The euro dropped for the fifth straight session, down 0.3% to $1.1483, its weakest since August 1
The dollar rose to a four-month high against the euro on Tuesday as divisions in the U.S. central bank raised doubt about the prospect of another rate cut this year, while a risk-off move sent investors seeking the dollar for safety.
Meanwhile, sterling dropped after the UK finance minister pointed to “hard choices” in her upcoming budget.
Overall market sentiment was noticeably darker, with stocks declining and government bonds drawing demand, while safe-haven currencies such as the yen and the Swiss franc held firm.

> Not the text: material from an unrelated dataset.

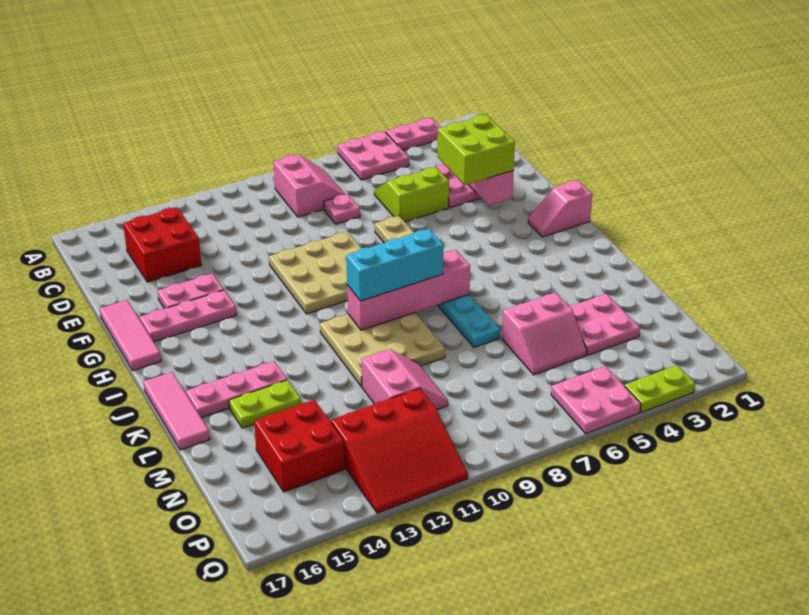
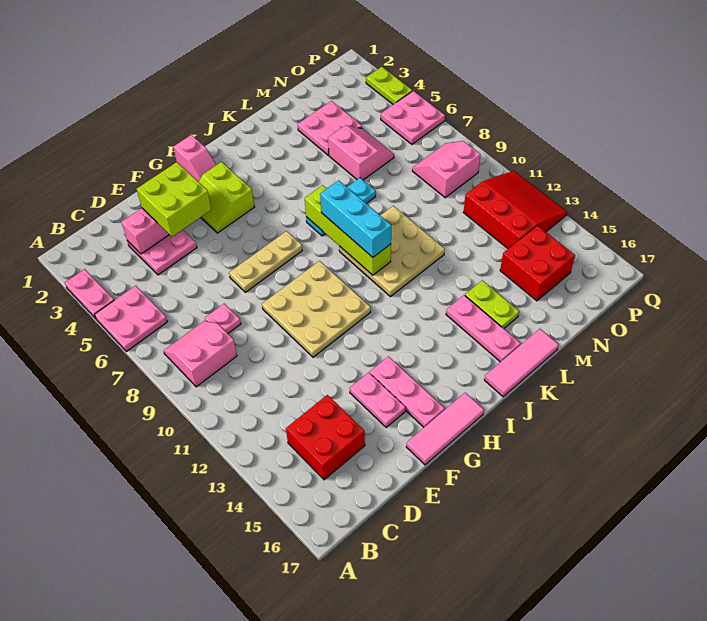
lime 2x2 slope [374,167,449,222] -> lime 2x2 slope moved to [199,162,254,233]
pink 1x4 brick [347,250,470,330] -> lime 1x4 brick [305,185,391,275]
pink 2x2 slope [361,349,448,410] -> pink 2x2 slope moved to [412,141,481,198]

I think it’s just an old-fashioned haven bid, said Michael Brown, senior research strategist at Pepperstone, noting strength in both the dollar and the Japanese yen.
The euro dropped for the fifth straight session, down 0.3% to $1.1483, its weakest since August 1. Against the yen, the dollar was 0.4% lower at 153.60 yen, though the Japanese currency remained near a recent 8-1/2-month low.
Despite all the column inches that ‘death of the dollar’ takes up, it does remain the best haven out there in the minds of market participants, Brown said.
With investor risk appetite taking a hit, the Australian dollar shed 0.8% at $0.649, after the Reserve Bank of Australia left its cash rate steady as expected at 3.60% and said it was cautious about further easing.
Sterling dropped 0.9% to $1.3015, after British finance minister Rachel Reeves set out the difficult economic backdrop she was wrestling with, pointing to high debt levels, low productivity and stubborn inflation.
Reeves’ remarks that her budget choices will focus on reducing inflation to prepare for rate cuts are likely to enliven the debate about a (Bank of England) move before year-end and will focus attention on this week’s BoE meeting, Rabobank head of currency strategy Jane Foley said in a note.
Foley said: We would expect the pound to remain on the back foot heading into the November 4 policy meeting given speculation of a dovish tilt.